◆ TEXT PASSAGE
*** Block opens ***

Despite the traditional materials and loading, the gun was a technical marvel. It was capable of firing a 225-pound shot five miles, propelled by fifty pound of black powder. “Oregon” was manufactured in England at the Mersey Iron Works through a revolutionary new process called "built-up construction." It was really cool. Most of the guns of the Civil War period that remain in front of the courthouses feature the big banded silouette.
 
Red-hot iron hoops were placed around the breech-end of the weapon during the forging that pre-tensioned the gun and made the breech able to handle the much higher charge necessary for increased range.
 
The other 12-incher was named “Peacemaker.” It was another muzzle-loader, forged by the firm of Hogg and Delamater of New York City to the design and direction of CAPT Stockton. Attempting to copy Oregon’s capability, but failing to understand the importance of Ericsson's hoop process, Stockton instead decided on a brute-force solution.
 
He had to have it fast, and he had to bring it in with the money he had. The breech heavily reinforced, making the iron thicker. It ended up with a total mass of more than thirteen tons. Despite the weight, Peacemaker had the inherent weakness of wrought iron construction, and the breech was not capable of withstanding the increased transverse pressure of the higher explosive charge. 
 
Time and public relations allowed Stockton only a few test charges in Peacemaker before putting it aboard the Princeton.
 
Stockton made weigh for the Chesapeake from New York in January of 1844, arriving in the Potomac in mid-February. Washingtonians displayed great interest in the ship and her guns at the Navy Yard, and public relations being one of the instruments of Naval Power, Princetontook passenger jaunts with down the placid brown Potomac. Peacemaker was run out and fired several times.
 
1844 was a leap year, and the day before the end of February,Princeton departed Old Town Alexandria (which it wasn’t, then) with a VIP entourage on board. The most prominent of them was President John Tyler, who boarded with his Cabinet and two hundred assorted strap-hangers.
 
The highlight of the trip was to be a demonstration of the guns. With the dignitaries looking on at close range, CAPT Stockton gave the order to fire the Peacemaker. The defective gun burst, instantly killing Secretary of State Upshur and Secretary of the Navy Gilmer, along with Chief, BuNav, CAPT Beverly Kennon, Virgil Maxey of Maryland, and David Gardner, who had been Charge d'Affaires in Belgium for five years, as well as the President’s valet, a slave named Armistead.

*** Block closes ***

◆ THE DATA
*** Block opens ***

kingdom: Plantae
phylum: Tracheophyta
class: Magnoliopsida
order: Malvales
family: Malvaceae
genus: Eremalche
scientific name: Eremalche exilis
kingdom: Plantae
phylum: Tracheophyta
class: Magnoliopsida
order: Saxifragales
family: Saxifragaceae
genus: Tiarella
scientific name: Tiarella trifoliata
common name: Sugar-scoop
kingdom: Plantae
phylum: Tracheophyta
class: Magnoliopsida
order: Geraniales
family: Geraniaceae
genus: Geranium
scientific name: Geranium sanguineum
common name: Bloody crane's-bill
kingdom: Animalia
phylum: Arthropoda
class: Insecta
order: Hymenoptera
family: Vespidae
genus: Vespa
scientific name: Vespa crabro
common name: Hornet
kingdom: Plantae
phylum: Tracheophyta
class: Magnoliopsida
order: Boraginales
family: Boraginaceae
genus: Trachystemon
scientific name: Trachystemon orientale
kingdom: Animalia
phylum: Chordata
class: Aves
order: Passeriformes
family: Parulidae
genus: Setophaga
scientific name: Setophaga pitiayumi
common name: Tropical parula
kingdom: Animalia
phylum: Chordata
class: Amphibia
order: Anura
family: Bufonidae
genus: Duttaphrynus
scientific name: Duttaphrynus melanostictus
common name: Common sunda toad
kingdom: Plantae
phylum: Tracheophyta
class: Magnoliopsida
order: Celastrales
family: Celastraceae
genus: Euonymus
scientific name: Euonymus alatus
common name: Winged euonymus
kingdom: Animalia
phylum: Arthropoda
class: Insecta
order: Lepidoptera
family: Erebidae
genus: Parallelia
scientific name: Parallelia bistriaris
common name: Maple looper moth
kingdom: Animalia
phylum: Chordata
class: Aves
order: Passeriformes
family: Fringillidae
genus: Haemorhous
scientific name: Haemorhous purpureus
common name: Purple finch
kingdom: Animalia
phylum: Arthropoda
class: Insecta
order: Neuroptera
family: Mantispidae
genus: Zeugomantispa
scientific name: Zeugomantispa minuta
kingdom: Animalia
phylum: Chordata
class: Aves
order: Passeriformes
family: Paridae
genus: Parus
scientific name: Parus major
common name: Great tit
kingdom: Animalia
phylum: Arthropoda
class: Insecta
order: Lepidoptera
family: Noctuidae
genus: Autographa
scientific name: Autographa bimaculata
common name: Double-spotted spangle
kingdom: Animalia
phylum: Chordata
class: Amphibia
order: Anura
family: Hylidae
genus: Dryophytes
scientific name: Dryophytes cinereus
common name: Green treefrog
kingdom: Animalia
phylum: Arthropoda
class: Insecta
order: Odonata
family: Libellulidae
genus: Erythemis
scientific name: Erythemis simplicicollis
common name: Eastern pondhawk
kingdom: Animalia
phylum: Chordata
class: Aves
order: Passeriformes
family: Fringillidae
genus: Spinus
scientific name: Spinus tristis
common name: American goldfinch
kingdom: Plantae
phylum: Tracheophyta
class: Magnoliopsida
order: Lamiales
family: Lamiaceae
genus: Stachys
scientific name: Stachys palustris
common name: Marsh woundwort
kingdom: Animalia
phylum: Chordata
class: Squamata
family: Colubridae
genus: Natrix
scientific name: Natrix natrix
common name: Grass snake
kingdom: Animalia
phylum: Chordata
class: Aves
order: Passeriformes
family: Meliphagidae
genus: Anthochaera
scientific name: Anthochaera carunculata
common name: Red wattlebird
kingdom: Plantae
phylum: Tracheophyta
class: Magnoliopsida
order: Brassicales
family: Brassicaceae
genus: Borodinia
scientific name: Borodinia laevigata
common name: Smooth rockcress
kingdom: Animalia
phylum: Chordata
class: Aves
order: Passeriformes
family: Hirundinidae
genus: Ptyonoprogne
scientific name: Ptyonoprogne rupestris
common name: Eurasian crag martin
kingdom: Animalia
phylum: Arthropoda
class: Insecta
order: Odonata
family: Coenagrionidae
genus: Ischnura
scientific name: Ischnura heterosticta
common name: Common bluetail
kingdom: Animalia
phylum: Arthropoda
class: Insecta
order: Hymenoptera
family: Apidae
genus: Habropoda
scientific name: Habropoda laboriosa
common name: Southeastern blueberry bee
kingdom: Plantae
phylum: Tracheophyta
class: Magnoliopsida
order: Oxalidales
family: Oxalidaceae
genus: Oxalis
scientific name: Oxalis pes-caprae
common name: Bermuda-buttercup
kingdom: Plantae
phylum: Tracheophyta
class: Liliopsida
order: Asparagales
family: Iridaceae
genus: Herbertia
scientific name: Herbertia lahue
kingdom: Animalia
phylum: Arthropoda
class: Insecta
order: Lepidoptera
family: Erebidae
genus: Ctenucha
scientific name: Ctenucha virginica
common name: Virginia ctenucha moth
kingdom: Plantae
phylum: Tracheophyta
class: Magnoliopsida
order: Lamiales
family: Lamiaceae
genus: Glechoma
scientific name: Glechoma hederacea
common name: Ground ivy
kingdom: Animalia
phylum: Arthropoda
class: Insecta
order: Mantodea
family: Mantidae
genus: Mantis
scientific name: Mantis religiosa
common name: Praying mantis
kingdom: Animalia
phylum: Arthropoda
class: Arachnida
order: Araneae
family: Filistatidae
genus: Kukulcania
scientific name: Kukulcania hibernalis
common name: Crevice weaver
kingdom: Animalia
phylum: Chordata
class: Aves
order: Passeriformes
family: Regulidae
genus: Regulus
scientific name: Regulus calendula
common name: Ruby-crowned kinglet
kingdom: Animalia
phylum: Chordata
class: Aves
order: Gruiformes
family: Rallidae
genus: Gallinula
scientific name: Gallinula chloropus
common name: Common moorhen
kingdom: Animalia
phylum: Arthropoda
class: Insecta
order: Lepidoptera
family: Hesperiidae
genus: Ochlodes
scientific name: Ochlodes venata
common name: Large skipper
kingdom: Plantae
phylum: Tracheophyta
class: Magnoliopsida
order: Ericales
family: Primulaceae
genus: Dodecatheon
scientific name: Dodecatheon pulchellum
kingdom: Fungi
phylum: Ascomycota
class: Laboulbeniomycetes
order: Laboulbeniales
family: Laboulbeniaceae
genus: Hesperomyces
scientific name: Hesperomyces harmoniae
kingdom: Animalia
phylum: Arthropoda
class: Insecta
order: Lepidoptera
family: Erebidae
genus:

*** Block closes ***

◆ TASKS
1. Could you rewrite the paragraph of the Peacemaker account that begins "The other 12-incher was named" as a short list that keeps its main facts?
2. Would you carry on the account of the Peacemaker gun and the Princeton, starting right after its final sentence?

◆ ANSWERS FOR THE TASKS
1.
- The other 12-inch gun was named "Peacemaker" and was also a muzzle-loader.
- The New York City firm of Hogg and Delamater forged it to CAPT Stockton's design and direction.
- Stockton tried to copy Oregon's capability. He did not understand the importance of Ericsson's hoop process, so he chose a brute-force solution instead.

2.
 
Twenty more were also injured, including CAPT Stockton, who had all of his hair burned off.
 
Considering the high profile of the disaster, a Court of Inquiry was convened at the Washington Navy Yard.
 
Stockton was able to duck responsibility largely because of his political influence, and blamed the whole matter on Ericsson, who had nothing whatsoever to do with it.
 
For years after, Stockton claimed credit for the innovative design of the ship.
 
Ericsson went on to design the Monitor, another revolutionary ship. But his greatest contribution to the naval art was not cannons, nor power plants, though he stood at the head of his profession in those fields and everything he did for the government was “faster and better.”
 
The feat for which he was memorialized on a pillar next to the Potomac is the screw propeller, which besides the sail remains the near-universal means of navigational propulsion.
 
I used to run by the monument on my route across the river from the pentagon. It was very impressive, and I would often jog around it to great the full experience of the sculpture of the seated Ericsson, six and a half feet tall, with three standing figures representing "adventure," "labor," and "vision."
 
I am not aware of any monument to Stockton, though the bell of thePrinceton is at the borough hall in New Jersey.
 
Ericsson’s experience with Stockton left a bad taste in his mouth. He maintained a hearty contempt for the political sort of Naval officer common to Washington. He also harbored a deep suspicion for the acquisition process, which is entirely warranted.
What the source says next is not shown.